Was ist kein Grund zum Einschläfern?

Ein „Loch“ im Huf aus dem es endlos nässt: Hier wie beschrieben TA-holen, verfolgen, freilegen.

Vorgewölbte Sohle bei Rehe, Sohle „blättert“ ab: Hier wie beschrieben TA-holen, verfolgen, freilegen. Hierbei quetscht die Sohlenfläche des Hufbeins die Sohlenlederhaut. In dem Stadium ist die Heilungschance sehr hoch, wenn auch der Rehe-Schub im Griff ist.

Exsudat aus Kronrand: Durchbruch von Hufgeschwür, Problem löst sich meist von selbst, seltener muss die Lederhaut frei gelegt werden.

Lederhaut scheint nicht zu verhornen: Geduld.

Kritischer: Lederhaut nekrotisch. Mit TA Blutstau erzeugen, nekrotische Teile entfernen. Heilungschancen vorhanden.

Bedenklich: Hufbeindurchbruch Hufbeinspitze bohrt sich durch die Sohle.

Thema Ausschuhen: Ausschuhen heißt nicht Saumelderhaut entzündet. Oder Hufgeschwürdurchbruch, an einer Stelle des Kronrandes. Beim Ausschuhen lösst sich am Kronrand ringsherum die Hornkapsel, die Kronlederhaut sieht aufgequollen aus. Pferd liegt hat große Schmerzen.

No go:

Verschließen von nässenden „Löchern“ mit Kunststoff, Klebern.
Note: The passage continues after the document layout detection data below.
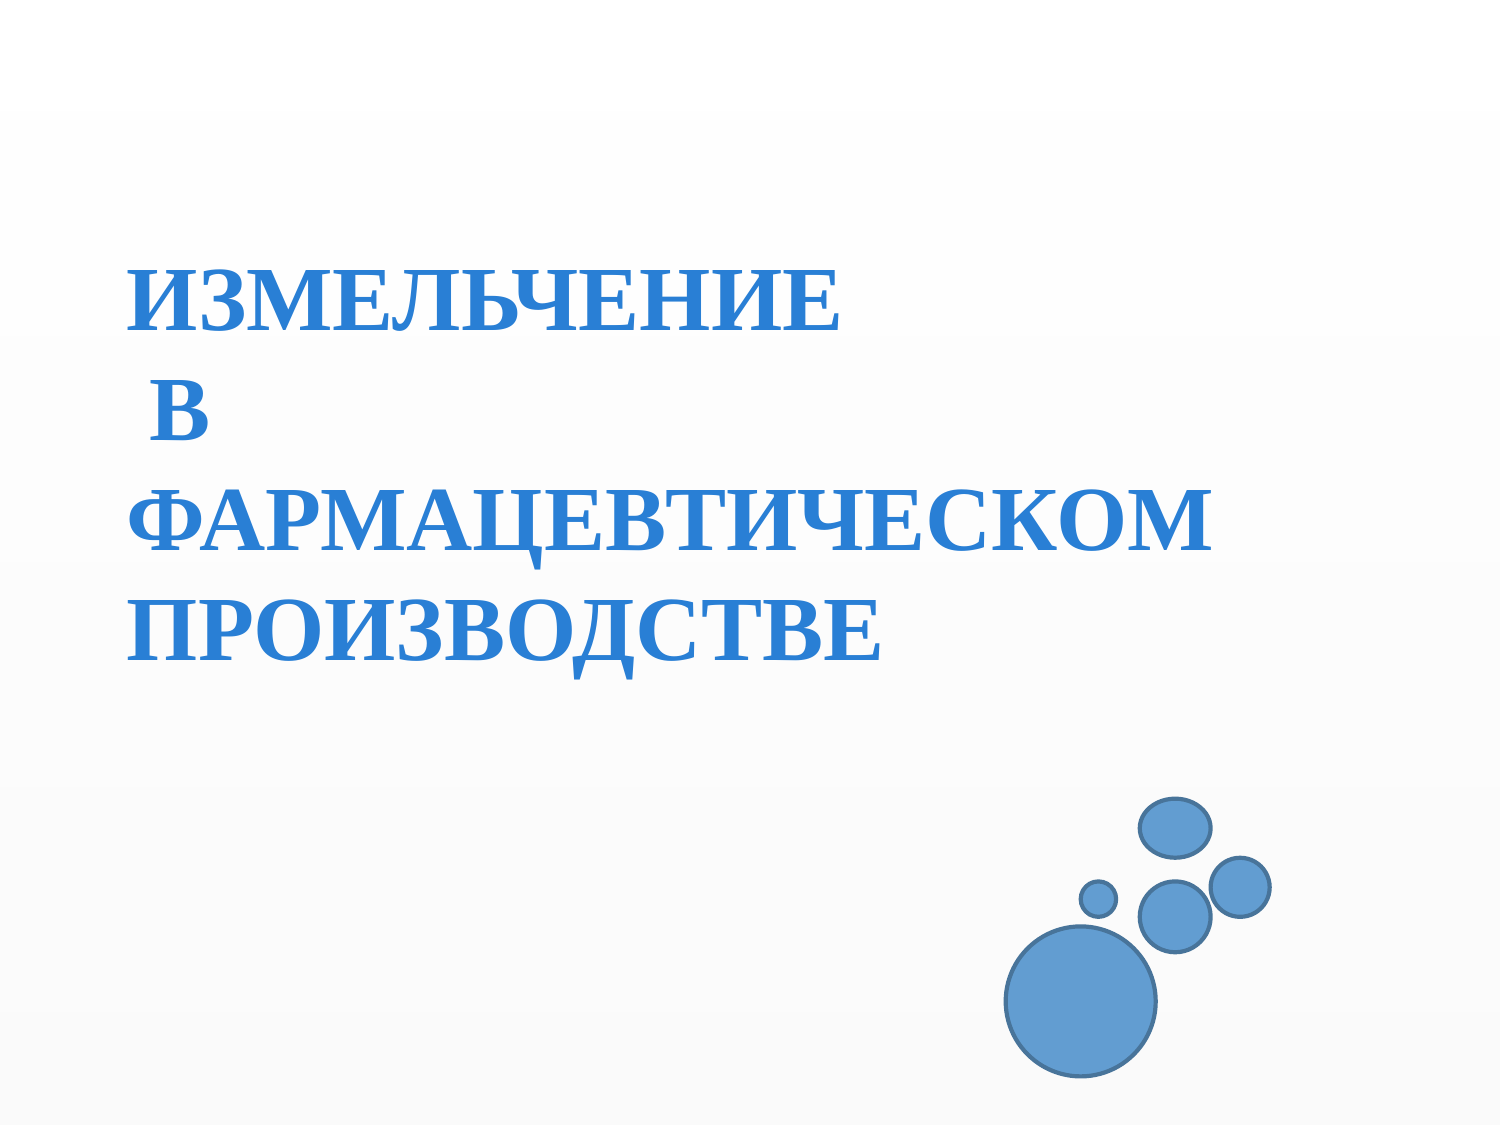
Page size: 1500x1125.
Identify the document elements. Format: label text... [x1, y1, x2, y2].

text_box [1208, 855, 1272, 919]
text_box [1137, 796, 1213, 860]
text_box [1078, 879, 1119, 919]
text_box [1003, 924, 1158, 1079]
text_box [1137, 879, 1213, 955]
text_box ИЗМЕЛЬЧЕНИЕ В ФАРМАЦЕВТИЧЕСКОМ ПРОИЗВОДСТВЕ [112, 231, 1317, 687]
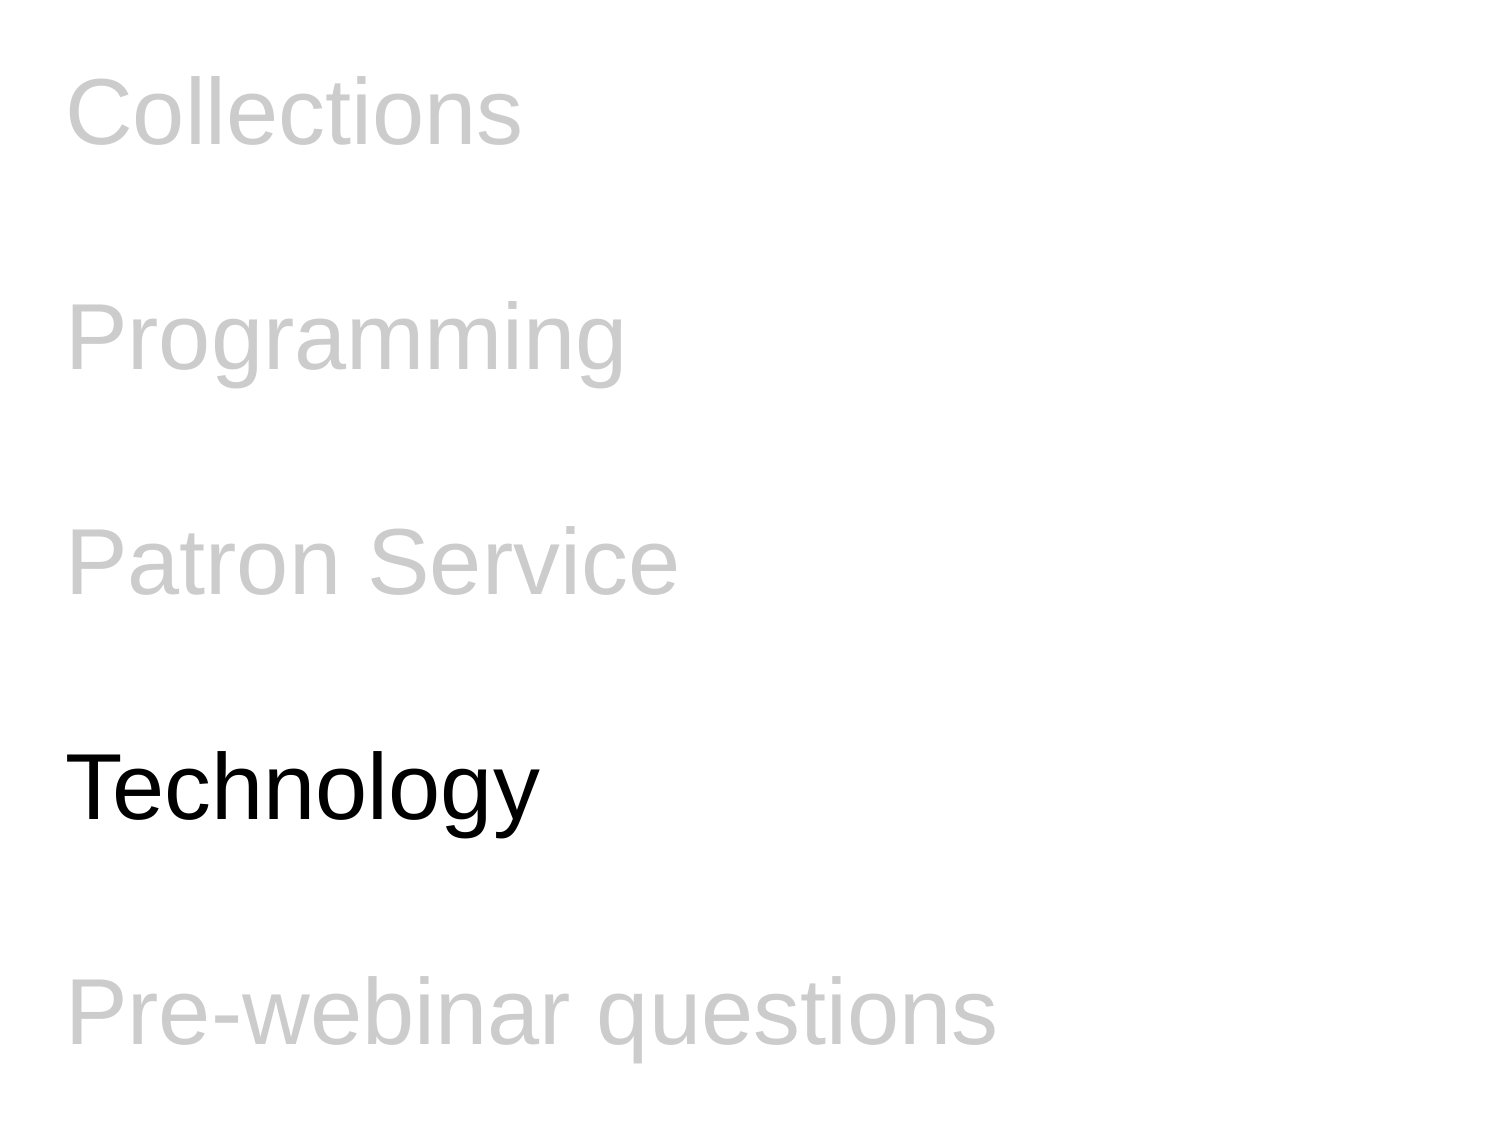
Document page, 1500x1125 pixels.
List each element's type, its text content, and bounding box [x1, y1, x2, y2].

text_box Collections Programming Patron Service Technology Pre-webinar questions [50, 35, 1439, 1081]
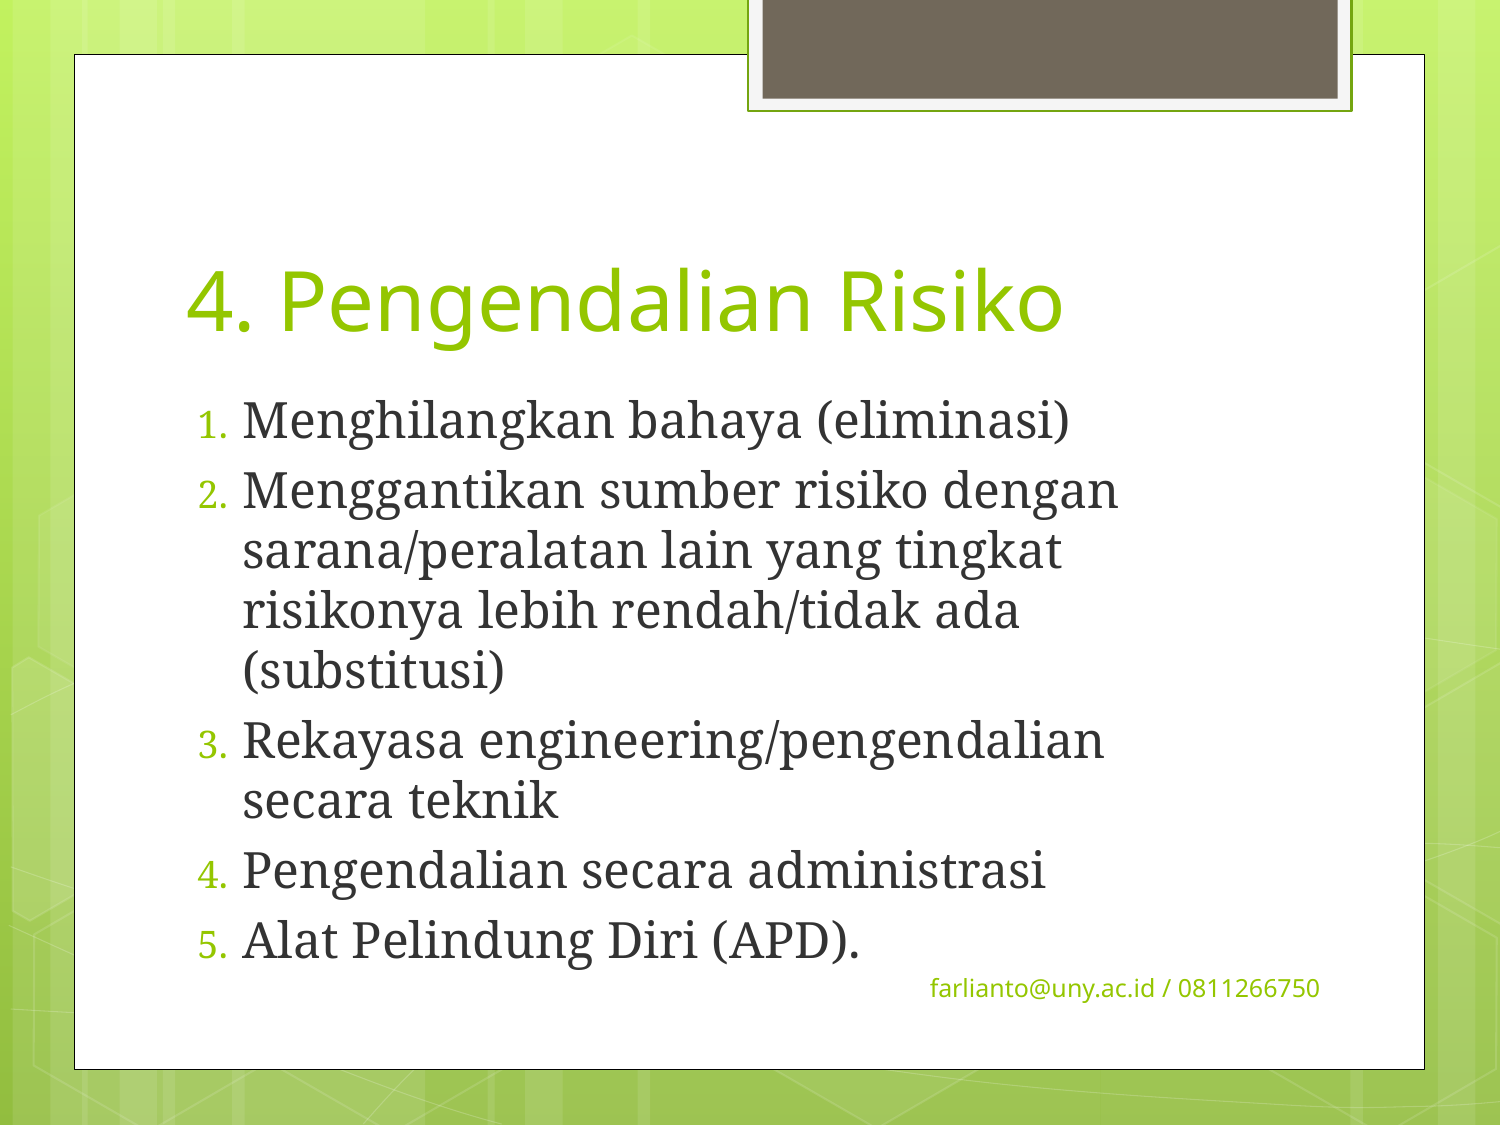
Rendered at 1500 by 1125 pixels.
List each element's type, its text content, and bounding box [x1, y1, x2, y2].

title 4. Pengendalian Risiko [171, 168, 1324, 357]
list Menghilangkan bahaya (eliminasi) Menggantikan sumber risiko dengan sarana/peralatan lain yang tingkat risikonya lebih rendah/tidak ada (substitusi) Rekayasa engineering/pengendalian secara teknik Pengendalian secara administrasi Alat Pelindung Diri (APD). [171, 381, 1283, 957]
footer farlianto@uny.ac.id / 0811266750 [761, 960, 1336, 1020]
Der Druck wird ansteigen, das Pferd wird vor Schmerz lahmen das Nässen wird nicht aufhören, wenn die ursächliche Stelle nicht freigelegt und zum Abtrocknen gebracht wird.

Heiß Beschlag.

Beim Aufbrennen kocht das Exsudat auf und kocht die sehr empfindliche Lederhaut mit, was den Heilungsprozess im besten Fall zurück wirft, im schlechtesten Fall die Lederhaut zerstört und so auch das Pferd tötet.

Vermeintliche Begründungen: das Schmelzen von Horn, Austrocknen von nässenden Stellen, desinfizieren mit Glühen.

Deckeleisen

Nicht zu Öffnen mit Leder oder Stahlplatte: So ist keine Kontrolle möglich, was unter dem Deckel passiert. Bakterienbefall, Lederhaut gereizt? Völliger Blindflug. Oft nur als Heißbeschlag möglich, deshalb ist davon abzusehen.

Deckeleisen, Deckel kann geöffnet werden: Sehr schwere Konstruktion nötig, Verletzungsgefahr beim Öffnen für Mensch und Pferd. Jedoch zumindest eine Kontrolle ist möglich.

Verbandanlegen geht meist einfacher und Gefahr des Fingerquetschens ist geringer.

Also niemals Deckel drauf und das Beste hoffen sondern Augen auf und passenden Verband drauf – das kann Leben retten!